Blauer Portugieser is a red Austrian, Slovenian wine, Croatian wine, Moravian and German wine grape found primarily in the Rheinhessen, Pfalz and wine regions of Lower Austria, Slovenia and Croatia. It is also one of the permitted grapes in the Hungarian wine Egri Bikavér (Bull's blood). In Germany, the cultivated area covered 4551 ha or 4.5% of the total vineyard area in 2007. Wine cellars usually vinify a simple light red wine, which is characterized by a fresh, tart and light body. It is also frequently vinified as a rosé. Blauer Portugieser is also very well suited as table grapes; however, it is not sold as such because the selling of wine grapes as table grapes is not permitted in the European Union. Since 2000, higher quality wines have been vinified from Portugieser grapes. The use of oak provides additional aromas in order to compete with Bordeaux varieties. DNA profiling has shown that Blauer Portugieser is a cross between Grüner Silvaner (male parent) and Blaue Zimmettraube (female parent; the offspring of Blauer Gänsfüsser). Historical ampelographic sources have provided very solid evidence that the geographic area of origin of the variety is Lower Styria (today Slovenian Styria).

==History==
Despite the suggestion of the grape's name of having a Portuguese origin, ampelographers have uncovered little evidence to suggest that this is the case. It is often said that the Austrian Johann von Fries brought it from Porto to his estates near Vöslau in 1772. In Hungary it was called kékoportó until recently for that reason. There is evidence to indicate that the grape was widely established in Austria by the 19th century and that it was then that cuttings were brought to Germany. From there the grape increased in planting, becoming very popular during the German red wine boom of the 1970s, when it surpassed Pinot noir (Spätburgunder) in red grape plantings.
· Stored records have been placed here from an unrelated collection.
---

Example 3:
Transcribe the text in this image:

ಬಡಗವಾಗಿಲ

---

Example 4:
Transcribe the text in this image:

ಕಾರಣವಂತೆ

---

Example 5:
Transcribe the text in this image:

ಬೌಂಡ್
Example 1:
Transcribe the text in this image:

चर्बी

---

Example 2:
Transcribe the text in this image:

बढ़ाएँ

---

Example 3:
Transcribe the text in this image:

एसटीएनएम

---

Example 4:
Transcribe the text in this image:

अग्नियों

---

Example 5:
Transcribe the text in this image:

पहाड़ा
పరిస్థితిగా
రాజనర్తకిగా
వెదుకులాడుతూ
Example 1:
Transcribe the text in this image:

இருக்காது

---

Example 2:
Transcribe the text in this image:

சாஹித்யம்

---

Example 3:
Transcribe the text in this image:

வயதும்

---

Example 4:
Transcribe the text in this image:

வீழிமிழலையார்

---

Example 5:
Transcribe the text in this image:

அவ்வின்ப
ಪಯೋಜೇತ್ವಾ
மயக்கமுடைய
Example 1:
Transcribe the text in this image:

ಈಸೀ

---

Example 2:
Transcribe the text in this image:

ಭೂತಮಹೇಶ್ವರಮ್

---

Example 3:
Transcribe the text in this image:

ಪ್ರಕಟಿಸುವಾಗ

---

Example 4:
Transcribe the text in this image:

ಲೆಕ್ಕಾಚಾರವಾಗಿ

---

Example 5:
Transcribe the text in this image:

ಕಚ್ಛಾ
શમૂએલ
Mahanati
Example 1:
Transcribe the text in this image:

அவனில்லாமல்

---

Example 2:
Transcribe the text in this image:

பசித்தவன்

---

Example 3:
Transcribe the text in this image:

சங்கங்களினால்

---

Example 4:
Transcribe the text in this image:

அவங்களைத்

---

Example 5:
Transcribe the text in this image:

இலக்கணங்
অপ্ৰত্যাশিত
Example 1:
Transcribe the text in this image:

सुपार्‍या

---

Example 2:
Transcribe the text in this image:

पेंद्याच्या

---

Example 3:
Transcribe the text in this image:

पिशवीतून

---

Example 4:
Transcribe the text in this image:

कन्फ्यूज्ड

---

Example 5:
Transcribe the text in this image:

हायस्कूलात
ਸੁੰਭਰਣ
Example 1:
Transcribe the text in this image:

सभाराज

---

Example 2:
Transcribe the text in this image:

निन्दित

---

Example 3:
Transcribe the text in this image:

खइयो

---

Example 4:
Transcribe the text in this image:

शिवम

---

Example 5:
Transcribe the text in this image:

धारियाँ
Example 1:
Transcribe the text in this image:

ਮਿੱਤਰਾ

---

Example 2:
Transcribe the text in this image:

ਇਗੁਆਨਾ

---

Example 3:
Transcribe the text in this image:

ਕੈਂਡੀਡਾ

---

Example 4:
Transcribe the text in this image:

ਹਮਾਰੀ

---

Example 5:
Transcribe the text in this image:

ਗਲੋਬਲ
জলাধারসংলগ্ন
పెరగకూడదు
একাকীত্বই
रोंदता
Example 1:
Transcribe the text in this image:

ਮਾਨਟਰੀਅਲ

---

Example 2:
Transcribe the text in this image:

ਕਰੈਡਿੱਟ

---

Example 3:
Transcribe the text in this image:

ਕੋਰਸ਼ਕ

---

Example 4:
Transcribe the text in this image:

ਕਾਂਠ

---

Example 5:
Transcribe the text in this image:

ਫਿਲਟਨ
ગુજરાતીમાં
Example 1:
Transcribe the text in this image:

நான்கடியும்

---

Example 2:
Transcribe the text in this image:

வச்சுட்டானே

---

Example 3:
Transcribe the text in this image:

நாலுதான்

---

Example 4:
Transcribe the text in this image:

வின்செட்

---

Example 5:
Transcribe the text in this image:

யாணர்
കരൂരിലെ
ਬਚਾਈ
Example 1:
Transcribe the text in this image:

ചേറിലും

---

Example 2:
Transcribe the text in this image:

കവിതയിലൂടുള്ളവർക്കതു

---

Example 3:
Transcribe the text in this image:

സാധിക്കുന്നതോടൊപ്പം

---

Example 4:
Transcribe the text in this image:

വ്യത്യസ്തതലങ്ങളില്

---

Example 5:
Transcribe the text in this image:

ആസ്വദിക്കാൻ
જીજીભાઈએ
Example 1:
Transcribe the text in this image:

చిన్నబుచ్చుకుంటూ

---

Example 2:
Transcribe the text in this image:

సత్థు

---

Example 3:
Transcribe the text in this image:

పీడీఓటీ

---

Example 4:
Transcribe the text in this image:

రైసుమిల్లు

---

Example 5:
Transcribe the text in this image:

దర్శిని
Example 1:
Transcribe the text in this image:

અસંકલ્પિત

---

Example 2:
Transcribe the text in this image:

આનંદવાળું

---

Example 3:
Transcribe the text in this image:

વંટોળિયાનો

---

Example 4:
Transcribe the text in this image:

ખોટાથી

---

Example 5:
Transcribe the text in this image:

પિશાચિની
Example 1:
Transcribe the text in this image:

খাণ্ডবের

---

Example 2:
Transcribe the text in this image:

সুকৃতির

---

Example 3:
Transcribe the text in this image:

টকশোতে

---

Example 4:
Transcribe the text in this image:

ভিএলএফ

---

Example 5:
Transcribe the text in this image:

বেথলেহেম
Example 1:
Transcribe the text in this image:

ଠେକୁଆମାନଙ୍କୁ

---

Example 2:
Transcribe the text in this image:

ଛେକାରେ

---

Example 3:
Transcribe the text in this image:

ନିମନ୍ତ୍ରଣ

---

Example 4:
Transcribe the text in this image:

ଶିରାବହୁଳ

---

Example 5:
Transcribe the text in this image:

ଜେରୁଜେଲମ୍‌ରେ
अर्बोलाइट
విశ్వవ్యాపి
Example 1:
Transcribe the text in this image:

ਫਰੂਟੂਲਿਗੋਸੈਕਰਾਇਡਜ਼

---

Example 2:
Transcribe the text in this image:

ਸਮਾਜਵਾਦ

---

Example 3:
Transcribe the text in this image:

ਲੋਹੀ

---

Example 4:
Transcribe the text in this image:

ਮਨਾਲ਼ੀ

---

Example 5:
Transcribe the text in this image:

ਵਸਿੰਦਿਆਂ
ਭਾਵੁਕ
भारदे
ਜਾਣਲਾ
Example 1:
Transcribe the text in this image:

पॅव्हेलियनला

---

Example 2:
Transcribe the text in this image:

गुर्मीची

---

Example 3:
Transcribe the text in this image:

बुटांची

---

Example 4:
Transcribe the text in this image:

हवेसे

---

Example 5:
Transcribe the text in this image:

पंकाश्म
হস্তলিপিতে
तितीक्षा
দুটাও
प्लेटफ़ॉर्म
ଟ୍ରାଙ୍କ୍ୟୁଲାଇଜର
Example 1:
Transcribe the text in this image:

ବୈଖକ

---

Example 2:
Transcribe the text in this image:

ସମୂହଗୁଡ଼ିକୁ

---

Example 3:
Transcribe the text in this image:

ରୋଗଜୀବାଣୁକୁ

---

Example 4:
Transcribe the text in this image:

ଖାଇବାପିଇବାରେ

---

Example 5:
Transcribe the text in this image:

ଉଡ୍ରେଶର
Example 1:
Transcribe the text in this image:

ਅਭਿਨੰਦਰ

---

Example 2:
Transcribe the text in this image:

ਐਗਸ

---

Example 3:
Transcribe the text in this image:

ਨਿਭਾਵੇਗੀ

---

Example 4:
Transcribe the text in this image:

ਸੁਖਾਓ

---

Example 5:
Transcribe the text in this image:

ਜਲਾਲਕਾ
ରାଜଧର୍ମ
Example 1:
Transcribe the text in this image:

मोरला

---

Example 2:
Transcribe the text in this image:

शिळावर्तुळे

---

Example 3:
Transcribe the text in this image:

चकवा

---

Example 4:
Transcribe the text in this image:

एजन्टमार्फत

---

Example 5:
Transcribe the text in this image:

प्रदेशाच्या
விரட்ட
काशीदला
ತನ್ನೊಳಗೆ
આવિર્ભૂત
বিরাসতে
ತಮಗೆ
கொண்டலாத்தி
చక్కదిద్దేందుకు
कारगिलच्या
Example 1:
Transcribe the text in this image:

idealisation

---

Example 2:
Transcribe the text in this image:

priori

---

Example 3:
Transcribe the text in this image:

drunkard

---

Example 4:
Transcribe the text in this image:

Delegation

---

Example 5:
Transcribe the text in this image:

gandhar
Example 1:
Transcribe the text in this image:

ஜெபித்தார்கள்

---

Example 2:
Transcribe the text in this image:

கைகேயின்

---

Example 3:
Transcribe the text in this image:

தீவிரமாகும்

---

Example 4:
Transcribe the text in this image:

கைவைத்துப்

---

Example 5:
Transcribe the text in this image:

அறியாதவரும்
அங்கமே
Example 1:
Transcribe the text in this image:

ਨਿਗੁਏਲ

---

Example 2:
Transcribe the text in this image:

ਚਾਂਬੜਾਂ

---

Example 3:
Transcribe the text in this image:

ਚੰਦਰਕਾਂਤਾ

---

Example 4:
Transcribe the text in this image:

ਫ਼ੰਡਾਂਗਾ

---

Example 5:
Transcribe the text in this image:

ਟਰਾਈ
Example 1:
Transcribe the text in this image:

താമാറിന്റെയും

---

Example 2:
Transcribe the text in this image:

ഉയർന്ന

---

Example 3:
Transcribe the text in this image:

==Viticulture and winemaking==
The grape is a relatively easy to grow due to high resistance to various vine and grape disease such as coulure. It does have some susceptibility to oidium though. The vine can be very prolific producing yields that often average 7 tons per acre (120 hl/ha). A negative consequences of these high yields is that this normally magnifies the grape's naturally low acidity level which, if not corrected during winemaking, can produce "flabby" and dull wines. Being produced in generally cool climates, the grape is often chaptalized to boost the alcohol levels. In the past some producers would excessively chaptalize to the point where the higher sugar levels would stun the yeast during fermentation, leaving noticeable amounts of residual sugar and sweetness in the wine.

==Wine regions==
The grape is most commonly found in Austria and Germany but also has some presence in other regions in Central Europe. In Austria the grape is grown in Lower Austria around the towns of Alberndorf im Pulkautal, Retz and Thermenregion. It is Austria's third most planted red grape variety after Zweigelt and Blaufränkisch. In Germany the grape is often found in the Rheinhessen and Pfalz where it is used to make every day table wine and Weissherbst (rosé). In the Ahr, it is often blended with Spätburgunder. In Romania and Hungary the grape was once known as Kékoporto or "blue port" but has been renamed Portugieser in recent times. Here the grape can produce a deep color, more fuller bodied wine that is often aged in oak. In Hungary it is primarily grown in the wine regions of Villány, Eger and Szekszárd. It is often blended with Kékfrankos (Blaufränkisch) and is a permitted ingredient in the Egri Bikavér (Bull's Blood) cuvée. In Croatia the grape is made in a Beaujolais nouveau style. In South West France the grape is known as Portugais Bleu and is on the decline in the Tarn department but it is still a permitted grape in the Gaillac wine Gaillac Rouge.

==Synonyms==
In other parts of the world the grape is known under a variety of synonyms including Autrichien, Badener, Blaue Feslauertraube, Feslauer, Kékoportó (Hungary), Modrý Portugal (Czech Republic), Portugizac Plavi (Croatia), Modra Portugalka (Slovenia), Oporto, Portugais Bleu (France), Portugieser, Vöslauer, Portugizac Crni and Portugaljka.